To clarify the XML is generated by a java class in the server and from a page in the browser we need to be able to export that XML to the client machines excel application.
Thanks in advance
mat
- XML to Excel
2004-09-20 05:09:06 mst02op [Reply]
please, tell me convert excel to xml,
Edi
- XML to Excel
2004-02-19 20:46:23 jeyanthi Murugan [Reply]
How can i convert Xml to Excel sheet?
Jeyanthi.
- XML to Excel
- XML Converter - Excel to XML, Access to XML
2002-05-10 14:46:34 Rustem Sabitov [Reply]
Just take a look at this:
http://rustemsoft.com/XMLConverter.htm
- XML Converter - Excel to XML, Access to XML
2005-07-11 22:07:52 div001 [Reply]
Hi,
how to convert excel to xml, without using any API.
Regards
Divya
- XML Converter - Excel to XML, Access to XML
- Food for thought?
2002-03-11 00:49:45 wayne ke [Reply]
Food for thought? I totally agree with the previous commenter. Sorry for being rude to the author who spent the effort to write the article. I suggest that the article be removed - save time and paper for someone who thought it might be useful.
- And the answer is...
2002-01-31 12:18:00 Chris Lovett [Reply]
Excel 2000 and XP has XML support built in [ xml = ActiveSheet.Range("A1:E34").Value(xlRangeValueXMLSpreadsheet) ]. See also http://msdn.microsoft.com/library/en-us/dnexcl2k2/html/odc_xlws.asp and http://msdn.microsoft.com/library/en-us/dnexcl2k2/html/odc_xmlss.asp
- I see the question but...
2002-01-31 06:32:14 Tom Boshell [Reply]
The question is obvious, but what was the answer. I think I may have missed it. Or maybe that is how the Q&As are done, I will have to check further. There was a product plug, suggestions on VB solutions, and some food-for-thought. I know that it is a tough topic to tackle, with no one single obvious solution. However, there has to be some kind of thinking strategy or general guidelines to tackle this type of problem. Ahh, never mind. The more I think about it the more I believe that this article was intended as 'food-for-thought.'
- How do I convert Microsoft Excel data to XML?
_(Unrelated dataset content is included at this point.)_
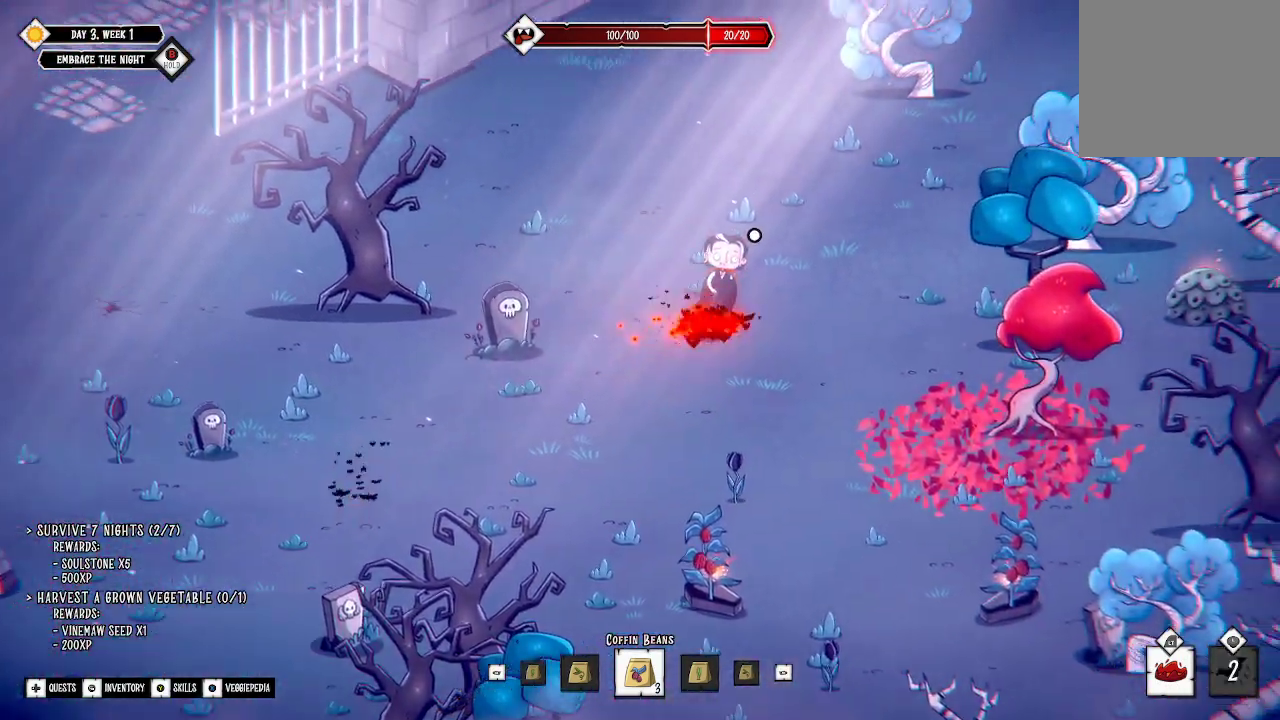
{"buttons": [], "left_stick": "right", "right_stick": "center", "events": [[333, "left_stick", "right"]]}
2002-01-25 02:28:23 Farooq Hameed [Reply]
But the question isn't answered in the article yet. I really am interested to know How do I convert Microsoft Excel data to XML?
- How do I convert Microsoft Excel data to XML?
2004-03-29 19:03:17 Mike Levin [Reply]
Just came across this question in researching the problem myself. The answer is...
Save As HTML from Excel. Strip out everything but the table structure. If it's well formed, then it's XML. The rest is searching & relpacing the TD's with elements of your choosing.
- How do I convert Microsoft Excel data to XML?
2005-02-08 18:57:02 phpwebdev@gmail.com [Reply]
Thanks
This help too much
DASA
- How do I convert Microsoft Excel data to XML?
2006-12-12 03:39:44 ammuchellam [Reply]
- How do I convert Microsoft Excel data to XML?
2007-02-20 03:33:43 Bharti [Reply]
- How do I convert Microsoft Excel data to XML?
- How do I convert Microsoft Excel data to XML?
- How do I convert Microsoft Excel data to XML?
- How do I convert Microsoft Excel data to XML?